● Exercise instructions
Copy the material below word for word, from its first line through the line that contains "The clock says 9.22.10", including both.

● Provided records
□ □ □ □ □ □ □
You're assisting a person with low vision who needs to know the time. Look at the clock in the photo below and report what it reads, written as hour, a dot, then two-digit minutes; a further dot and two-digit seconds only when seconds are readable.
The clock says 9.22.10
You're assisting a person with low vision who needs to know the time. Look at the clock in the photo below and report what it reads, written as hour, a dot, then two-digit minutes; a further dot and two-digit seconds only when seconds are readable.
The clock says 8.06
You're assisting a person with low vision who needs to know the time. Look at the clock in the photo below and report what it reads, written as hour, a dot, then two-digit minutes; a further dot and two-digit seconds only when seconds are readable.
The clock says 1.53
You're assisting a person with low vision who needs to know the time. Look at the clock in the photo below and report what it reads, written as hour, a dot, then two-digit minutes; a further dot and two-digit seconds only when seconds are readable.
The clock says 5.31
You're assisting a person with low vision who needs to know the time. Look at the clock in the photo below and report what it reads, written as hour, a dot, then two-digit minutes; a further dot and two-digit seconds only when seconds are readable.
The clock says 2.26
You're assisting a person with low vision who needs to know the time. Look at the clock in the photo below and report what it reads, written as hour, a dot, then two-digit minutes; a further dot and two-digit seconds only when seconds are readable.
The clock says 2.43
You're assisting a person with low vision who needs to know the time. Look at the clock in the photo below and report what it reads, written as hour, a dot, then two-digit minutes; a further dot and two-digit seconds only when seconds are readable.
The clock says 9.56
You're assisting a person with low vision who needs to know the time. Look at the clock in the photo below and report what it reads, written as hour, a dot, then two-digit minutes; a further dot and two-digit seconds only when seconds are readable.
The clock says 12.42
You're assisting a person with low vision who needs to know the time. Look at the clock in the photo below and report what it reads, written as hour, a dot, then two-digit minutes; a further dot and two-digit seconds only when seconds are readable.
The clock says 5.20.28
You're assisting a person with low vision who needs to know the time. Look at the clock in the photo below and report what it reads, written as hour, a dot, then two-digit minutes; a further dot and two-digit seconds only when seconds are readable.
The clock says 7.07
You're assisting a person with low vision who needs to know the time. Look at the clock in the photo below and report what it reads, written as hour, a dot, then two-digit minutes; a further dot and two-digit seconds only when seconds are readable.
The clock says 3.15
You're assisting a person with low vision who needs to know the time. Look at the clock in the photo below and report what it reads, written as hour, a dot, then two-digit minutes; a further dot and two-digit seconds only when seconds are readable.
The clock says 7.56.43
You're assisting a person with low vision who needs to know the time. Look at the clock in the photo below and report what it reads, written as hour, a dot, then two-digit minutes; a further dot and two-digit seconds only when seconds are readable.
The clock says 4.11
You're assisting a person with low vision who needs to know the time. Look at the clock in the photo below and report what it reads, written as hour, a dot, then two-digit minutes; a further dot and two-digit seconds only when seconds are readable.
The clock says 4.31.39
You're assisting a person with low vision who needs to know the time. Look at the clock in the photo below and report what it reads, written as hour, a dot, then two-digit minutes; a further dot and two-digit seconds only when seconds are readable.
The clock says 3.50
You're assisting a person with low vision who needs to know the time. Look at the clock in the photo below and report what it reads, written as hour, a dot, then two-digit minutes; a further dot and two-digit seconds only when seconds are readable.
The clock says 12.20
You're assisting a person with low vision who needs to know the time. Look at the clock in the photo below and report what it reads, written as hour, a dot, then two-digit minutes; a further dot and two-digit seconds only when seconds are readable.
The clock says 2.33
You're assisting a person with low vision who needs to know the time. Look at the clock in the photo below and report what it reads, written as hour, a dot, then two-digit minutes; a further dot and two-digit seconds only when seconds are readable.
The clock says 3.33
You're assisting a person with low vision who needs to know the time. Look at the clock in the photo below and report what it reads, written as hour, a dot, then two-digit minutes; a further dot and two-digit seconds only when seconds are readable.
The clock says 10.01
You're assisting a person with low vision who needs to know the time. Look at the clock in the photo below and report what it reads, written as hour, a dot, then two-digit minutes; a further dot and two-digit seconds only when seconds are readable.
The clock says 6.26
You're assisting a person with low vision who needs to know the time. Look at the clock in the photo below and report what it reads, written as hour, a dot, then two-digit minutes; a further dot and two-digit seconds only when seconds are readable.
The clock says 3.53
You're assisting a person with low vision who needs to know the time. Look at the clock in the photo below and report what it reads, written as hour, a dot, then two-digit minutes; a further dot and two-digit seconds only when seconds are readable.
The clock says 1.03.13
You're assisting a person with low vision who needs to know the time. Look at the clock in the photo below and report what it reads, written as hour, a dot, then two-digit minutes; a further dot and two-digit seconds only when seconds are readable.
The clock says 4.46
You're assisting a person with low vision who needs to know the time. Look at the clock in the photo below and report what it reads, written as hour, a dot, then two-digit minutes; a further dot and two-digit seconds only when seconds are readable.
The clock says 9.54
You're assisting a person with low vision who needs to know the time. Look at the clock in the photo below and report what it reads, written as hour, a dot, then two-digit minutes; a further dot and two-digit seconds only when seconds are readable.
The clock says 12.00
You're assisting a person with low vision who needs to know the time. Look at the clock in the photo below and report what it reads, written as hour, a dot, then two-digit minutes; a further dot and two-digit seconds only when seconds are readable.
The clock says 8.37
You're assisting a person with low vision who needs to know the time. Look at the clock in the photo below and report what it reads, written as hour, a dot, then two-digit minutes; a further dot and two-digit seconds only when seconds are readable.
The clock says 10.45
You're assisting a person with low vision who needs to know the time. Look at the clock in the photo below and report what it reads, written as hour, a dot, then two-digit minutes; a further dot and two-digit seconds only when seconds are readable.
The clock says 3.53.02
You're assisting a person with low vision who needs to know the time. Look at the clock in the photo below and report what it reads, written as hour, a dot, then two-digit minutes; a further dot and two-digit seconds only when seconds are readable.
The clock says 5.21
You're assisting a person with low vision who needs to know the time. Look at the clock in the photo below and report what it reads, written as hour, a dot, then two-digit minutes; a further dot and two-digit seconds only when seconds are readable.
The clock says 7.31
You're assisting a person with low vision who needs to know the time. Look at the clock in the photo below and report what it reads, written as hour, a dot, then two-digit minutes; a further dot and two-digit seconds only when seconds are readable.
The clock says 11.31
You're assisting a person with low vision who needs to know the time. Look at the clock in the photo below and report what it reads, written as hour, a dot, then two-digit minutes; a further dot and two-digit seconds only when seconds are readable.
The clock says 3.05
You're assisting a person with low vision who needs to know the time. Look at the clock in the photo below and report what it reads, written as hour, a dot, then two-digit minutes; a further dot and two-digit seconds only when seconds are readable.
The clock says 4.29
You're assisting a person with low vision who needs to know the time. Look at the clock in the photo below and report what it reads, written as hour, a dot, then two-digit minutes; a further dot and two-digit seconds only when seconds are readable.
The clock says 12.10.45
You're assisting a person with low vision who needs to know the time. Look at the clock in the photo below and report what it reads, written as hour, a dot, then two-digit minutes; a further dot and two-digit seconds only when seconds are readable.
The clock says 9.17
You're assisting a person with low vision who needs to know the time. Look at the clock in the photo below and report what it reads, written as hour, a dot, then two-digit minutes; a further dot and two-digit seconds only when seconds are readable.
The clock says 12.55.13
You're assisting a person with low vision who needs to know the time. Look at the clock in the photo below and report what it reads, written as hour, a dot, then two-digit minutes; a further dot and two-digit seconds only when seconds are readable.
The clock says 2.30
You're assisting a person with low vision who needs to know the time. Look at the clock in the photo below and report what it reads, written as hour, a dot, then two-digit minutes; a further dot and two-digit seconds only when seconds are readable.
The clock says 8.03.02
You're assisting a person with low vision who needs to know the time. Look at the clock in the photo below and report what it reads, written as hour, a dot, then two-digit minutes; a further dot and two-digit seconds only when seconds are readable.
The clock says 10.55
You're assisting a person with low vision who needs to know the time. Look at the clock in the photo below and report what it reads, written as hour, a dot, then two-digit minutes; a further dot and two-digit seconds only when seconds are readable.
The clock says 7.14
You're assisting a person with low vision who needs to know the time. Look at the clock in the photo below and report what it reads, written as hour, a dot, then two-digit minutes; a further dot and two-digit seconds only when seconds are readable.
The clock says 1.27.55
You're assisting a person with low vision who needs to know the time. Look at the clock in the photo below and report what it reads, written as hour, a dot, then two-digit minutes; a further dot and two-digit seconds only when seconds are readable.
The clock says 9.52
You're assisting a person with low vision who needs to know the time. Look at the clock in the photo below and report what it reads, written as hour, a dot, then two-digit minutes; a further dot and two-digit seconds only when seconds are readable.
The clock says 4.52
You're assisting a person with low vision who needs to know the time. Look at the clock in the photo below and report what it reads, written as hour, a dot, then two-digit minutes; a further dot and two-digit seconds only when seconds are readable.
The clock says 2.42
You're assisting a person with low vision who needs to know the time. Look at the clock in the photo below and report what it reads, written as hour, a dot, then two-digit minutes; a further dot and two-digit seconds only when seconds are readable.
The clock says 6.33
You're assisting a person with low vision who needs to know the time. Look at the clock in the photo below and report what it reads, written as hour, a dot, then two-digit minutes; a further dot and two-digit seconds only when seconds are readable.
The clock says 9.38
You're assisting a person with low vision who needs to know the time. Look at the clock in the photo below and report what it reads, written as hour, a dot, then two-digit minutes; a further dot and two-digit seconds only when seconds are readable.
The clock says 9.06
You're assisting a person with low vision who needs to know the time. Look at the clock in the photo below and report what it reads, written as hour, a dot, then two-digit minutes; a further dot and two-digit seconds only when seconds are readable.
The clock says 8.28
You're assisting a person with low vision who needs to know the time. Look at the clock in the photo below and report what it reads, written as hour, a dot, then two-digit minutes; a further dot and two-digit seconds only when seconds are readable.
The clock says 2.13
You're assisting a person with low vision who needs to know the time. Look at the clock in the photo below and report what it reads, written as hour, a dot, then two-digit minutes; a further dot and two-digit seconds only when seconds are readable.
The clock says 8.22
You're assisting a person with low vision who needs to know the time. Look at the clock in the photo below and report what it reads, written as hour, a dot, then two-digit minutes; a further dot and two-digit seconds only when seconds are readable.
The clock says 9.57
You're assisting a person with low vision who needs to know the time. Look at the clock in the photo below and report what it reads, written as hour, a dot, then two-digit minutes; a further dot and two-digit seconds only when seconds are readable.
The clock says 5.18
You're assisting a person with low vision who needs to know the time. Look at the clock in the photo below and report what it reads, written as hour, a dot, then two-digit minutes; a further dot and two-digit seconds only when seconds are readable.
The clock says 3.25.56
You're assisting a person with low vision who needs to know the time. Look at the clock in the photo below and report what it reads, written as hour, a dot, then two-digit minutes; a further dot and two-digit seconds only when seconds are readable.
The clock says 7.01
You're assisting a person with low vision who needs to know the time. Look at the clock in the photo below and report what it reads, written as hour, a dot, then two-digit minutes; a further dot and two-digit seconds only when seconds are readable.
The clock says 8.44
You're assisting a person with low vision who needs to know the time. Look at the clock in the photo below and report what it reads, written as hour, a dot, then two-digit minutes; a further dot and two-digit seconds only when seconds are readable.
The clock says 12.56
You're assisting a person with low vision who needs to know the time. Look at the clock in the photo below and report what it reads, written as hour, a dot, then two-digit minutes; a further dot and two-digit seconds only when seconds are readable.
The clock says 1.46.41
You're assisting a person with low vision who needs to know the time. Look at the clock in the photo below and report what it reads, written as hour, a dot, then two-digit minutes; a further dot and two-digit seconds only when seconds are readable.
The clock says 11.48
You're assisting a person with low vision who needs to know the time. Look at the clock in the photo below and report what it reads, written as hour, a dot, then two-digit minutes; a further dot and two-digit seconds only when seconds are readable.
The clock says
□ □ □ □ □ □ □
● Solution for this problem
You're assisting a person with low vision who needs to know the time. Look at the clock in the photo below and report what it reads, written as hour, a dot, then two-digit minutes; a further dot and two-digit seconds only when seconds are readable.
The clock says 9.22.10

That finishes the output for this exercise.